I wish this neophyte Ceci would actually explain what he's trying to do. Under successive PC governments, the economy was already diversifying quite nicely. Seems like his strategy is to strangle the oil industry so that the other sectors will look bigger by comparison.
Devon Energy says it has cut 15 per cent of its Canadian workforce as the company responds to lower capital spending plans.
Oklahoma-based Devon said the staff reductions, completed Wednesday, mean about 200 employees have been let go in all areas of the company's Canadian operations, including its Calgary offices and northern Alberta field operations.
Devon spokeswoman Nadine Barber said the company has significantly reduced capital spending in Canada after completing some major projects such as its Jackfish heavy oil facility.
She said the company expects Canadian capital spending to remain at "lower than historic levels for the foreseeable future."
While hundreds of thousands of Alberta families are exercising restraint in their family budgets, the New Dems are bulling ahead with an additional $1.5 billion in spending this year, despite running a deficit of $6.1 billion, despite already having the highest per-capita spending of any province and despite having to borrow money ($4 billion) for day-to-day operations for the first time in 23 years.
Albertans are trimming expenses wherever they can. The NDP can't even find a single employee to lay off out of the 117,000 - many of thousands of them middle-level managers - at Alberta Health Services (AHS).

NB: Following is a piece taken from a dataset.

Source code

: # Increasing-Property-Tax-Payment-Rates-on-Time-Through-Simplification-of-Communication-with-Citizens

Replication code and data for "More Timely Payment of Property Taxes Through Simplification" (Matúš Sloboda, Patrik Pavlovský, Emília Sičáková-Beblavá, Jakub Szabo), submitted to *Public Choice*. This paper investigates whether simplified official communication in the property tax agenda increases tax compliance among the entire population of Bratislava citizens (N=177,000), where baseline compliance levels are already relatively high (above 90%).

I'm going to brand them the "Not-me" government. Pain everywhere, except in the well-larded unproductive sector.
Where is all her anger that the previous government didn't finance oil refineries to create jobs? If that's what's required to create value added employment, why is this now off the table?
I love Ceci's announced plan for diversification, which includes diversifying into petrochemicals!
I stopped reading when they accused the Fraser Institute of having extreme right wing ideologues. If you are going to conduct an objective analysis of anything, try to keep the hyperbole out of it...
Likewise, this anger over the government failing to diversify the economy when it was diversifying on its own. The Parkland Institute is "non-partisan: but always left wing. It supports a glut of deficit spending as easily as it breathes.
Nasty creatures to sharpen that axe at Klein's death.
I'd finish pointing out the errors if you wanted to debate them, fjn.